As pollinators, bees, birds, and bats are key contributors to higher agricultural productivity. A third of the human diet comes from plants pollinated by insects, notably bees. In recent years, these keystone species have suffered major declines in many countries owing to a variety of factors such as disease, habitat loss and degradation, the introduction of exotic species, and relentless pesticide use. Protection of pollinators is vital to food security, and the United Nations Environment Programme has come up with a good plan to help individual countries do so. The $26.45 million project, to be funded by the Global Environment Facility and other multilateral agencies, promises to help India, Kenya, Brazil, Ghana, Nepal, Pakistan, and South Africa adopt an ecosystem approach to conserve pollinator species. The plan, to run over a five-year period, holds tremendous potential for India in raising farm productivity and creating more rural jobs in sectors such as honey and wax production.

The largely unexploited economic potential of bees was underscored by the National Commission on Agriculture (1976), but not much progress has been made since. Far from achieving the desirable level of 150 million bee colonies for the area that could be brought under crop, the country witnessed a precipitous fall in their population over the last decade because of a virus outbreak. Pollinator populations have recovered in some measure, but National Bee Board estimates show that only 1.4 million colonies survive. What is clear is that there is a long way to go before healthy pollinator populations can be achieved. The support available under the UNEP plan could help in significant measure if the funds are used intelligently. Conserving both disease-resistant wild species and managed varieties on farms must be the goal.

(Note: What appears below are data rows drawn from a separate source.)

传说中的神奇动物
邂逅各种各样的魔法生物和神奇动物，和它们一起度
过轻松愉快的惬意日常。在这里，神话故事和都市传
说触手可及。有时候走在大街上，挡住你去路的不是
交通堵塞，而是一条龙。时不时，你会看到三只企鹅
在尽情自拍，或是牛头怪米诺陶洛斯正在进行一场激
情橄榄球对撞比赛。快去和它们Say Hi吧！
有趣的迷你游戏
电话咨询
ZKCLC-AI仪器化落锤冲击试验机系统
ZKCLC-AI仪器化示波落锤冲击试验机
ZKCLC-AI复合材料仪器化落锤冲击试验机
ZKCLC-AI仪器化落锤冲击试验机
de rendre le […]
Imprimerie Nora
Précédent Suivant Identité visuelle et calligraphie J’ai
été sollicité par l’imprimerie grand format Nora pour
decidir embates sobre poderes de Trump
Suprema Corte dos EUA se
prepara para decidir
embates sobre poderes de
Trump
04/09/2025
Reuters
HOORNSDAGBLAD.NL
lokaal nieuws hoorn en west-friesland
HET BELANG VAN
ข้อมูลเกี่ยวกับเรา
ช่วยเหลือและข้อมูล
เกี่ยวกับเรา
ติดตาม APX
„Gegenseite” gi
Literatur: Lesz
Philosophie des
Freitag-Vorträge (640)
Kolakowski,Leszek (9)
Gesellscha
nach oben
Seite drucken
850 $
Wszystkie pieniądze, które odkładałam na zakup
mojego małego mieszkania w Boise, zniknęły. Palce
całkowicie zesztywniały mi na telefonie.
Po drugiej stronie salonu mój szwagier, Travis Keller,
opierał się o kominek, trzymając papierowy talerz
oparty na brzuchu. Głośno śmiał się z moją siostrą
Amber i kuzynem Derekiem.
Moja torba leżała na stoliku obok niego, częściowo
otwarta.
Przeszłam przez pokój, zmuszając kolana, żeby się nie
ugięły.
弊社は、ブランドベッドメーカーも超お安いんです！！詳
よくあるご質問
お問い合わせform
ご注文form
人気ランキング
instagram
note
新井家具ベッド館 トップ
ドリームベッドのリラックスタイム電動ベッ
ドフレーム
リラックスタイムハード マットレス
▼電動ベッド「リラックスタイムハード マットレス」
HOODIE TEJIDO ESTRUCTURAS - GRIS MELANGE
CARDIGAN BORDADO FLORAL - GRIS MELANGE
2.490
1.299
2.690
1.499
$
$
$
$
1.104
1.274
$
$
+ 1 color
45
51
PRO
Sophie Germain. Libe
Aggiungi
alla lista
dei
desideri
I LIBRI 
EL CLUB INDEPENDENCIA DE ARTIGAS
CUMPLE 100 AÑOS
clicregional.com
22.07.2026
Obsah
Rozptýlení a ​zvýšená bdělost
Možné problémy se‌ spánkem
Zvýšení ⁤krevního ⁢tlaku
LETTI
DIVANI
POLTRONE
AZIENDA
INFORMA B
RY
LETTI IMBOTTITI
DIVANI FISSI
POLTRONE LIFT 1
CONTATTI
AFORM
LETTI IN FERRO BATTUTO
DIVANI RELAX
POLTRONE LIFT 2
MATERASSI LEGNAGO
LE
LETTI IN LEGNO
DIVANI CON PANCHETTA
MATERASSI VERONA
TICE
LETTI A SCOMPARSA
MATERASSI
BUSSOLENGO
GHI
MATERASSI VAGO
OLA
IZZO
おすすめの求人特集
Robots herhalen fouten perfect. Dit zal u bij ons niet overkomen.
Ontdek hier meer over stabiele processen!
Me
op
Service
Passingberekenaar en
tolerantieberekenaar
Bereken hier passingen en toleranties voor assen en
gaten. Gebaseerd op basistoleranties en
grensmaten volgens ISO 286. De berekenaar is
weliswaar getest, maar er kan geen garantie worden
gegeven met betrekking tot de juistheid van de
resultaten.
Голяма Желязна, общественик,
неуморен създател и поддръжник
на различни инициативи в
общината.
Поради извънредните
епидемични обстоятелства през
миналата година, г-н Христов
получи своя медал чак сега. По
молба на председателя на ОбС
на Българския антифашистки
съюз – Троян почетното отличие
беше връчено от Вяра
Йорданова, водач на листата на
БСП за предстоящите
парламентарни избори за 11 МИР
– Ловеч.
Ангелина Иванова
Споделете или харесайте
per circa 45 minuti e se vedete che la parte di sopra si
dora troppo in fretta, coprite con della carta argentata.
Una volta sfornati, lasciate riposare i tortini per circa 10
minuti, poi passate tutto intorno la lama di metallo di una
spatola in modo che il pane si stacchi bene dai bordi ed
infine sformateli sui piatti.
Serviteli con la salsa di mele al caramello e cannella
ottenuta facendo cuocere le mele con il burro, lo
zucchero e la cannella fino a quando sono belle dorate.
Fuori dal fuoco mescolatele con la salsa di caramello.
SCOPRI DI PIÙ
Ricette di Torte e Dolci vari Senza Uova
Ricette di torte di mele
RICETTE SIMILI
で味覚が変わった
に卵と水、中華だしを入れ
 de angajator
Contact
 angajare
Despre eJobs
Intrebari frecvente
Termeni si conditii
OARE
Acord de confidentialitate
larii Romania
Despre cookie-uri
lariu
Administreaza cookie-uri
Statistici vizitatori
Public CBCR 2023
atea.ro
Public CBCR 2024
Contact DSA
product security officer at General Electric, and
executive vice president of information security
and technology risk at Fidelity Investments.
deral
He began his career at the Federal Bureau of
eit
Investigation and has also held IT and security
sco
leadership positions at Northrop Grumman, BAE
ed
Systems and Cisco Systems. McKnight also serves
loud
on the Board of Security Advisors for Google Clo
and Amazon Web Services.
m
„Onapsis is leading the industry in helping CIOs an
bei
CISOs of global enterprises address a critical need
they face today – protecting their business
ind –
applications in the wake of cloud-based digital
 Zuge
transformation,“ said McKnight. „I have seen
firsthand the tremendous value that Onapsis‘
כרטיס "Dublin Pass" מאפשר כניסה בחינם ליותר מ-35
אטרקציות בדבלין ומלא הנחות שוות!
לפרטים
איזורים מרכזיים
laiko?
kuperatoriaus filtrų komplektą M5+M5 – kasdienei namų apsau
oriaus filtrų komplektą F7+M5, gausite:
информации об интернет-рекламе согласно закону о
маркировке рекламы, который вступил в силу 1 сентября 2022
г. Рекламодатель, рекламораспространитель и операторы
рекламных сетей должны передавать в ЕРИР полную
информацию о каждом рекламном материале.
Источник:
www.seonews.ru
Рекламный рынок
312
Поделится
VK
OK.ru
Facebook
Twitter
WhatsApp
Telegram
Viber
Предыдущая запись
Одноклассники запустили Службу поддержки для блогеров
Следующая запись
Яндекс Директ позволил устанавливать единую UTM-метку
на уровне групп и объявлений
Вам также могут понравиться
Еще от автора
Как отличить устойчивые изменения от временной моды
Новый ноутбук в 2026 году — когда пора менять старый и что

This requires a shift away from intensive agriculture and monoculture, which kills off wild populations dependent on weeds and native flowering plants. The need to protect wild bees is evident from the U.S. experience of massive collapse of cultivated honeybee colonies, for reasons that are as yet unclear. Eliminating pesticide toxicity in food chains can help pollinator birds, bats, and even common farm birds that are disappearing. Sustainable agriculture requires a thriving population of pollinators, and the UNEP initiative is timely. It can encourage governments, farmers, non-governmental organisations, and scientists to identify the best management practices, and produce the much-needed increase in farm output.